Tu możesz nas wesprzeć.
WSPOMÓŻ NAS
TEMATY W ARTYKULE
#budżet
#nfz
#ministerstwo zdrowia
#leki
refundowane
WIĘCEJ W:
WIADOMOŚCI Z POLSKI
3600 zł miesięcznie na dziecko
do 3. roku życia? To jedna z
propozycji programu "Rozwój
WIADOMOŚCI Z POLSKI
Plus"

* _ASSIGNMENT_:
Repeat the data exactly, with every line included.

* _WRITTEN SOLUTION_:
Tu możesz nas wesprzeć.
WSPOMÓŻ NAS
TEMATY W ARTYKULE
#budżet
#nfz
#ministerstwo zdrowia
#leki
refundowane
WIĘCEJ W:
WIADOMOŚCI Z POLSKI
3600 zł miesięcznie na dziecko
do 3. roku życia? To jedna z
propozycji programu "Rozwój
WIADOMOŚCI Z POLSKI
Plus"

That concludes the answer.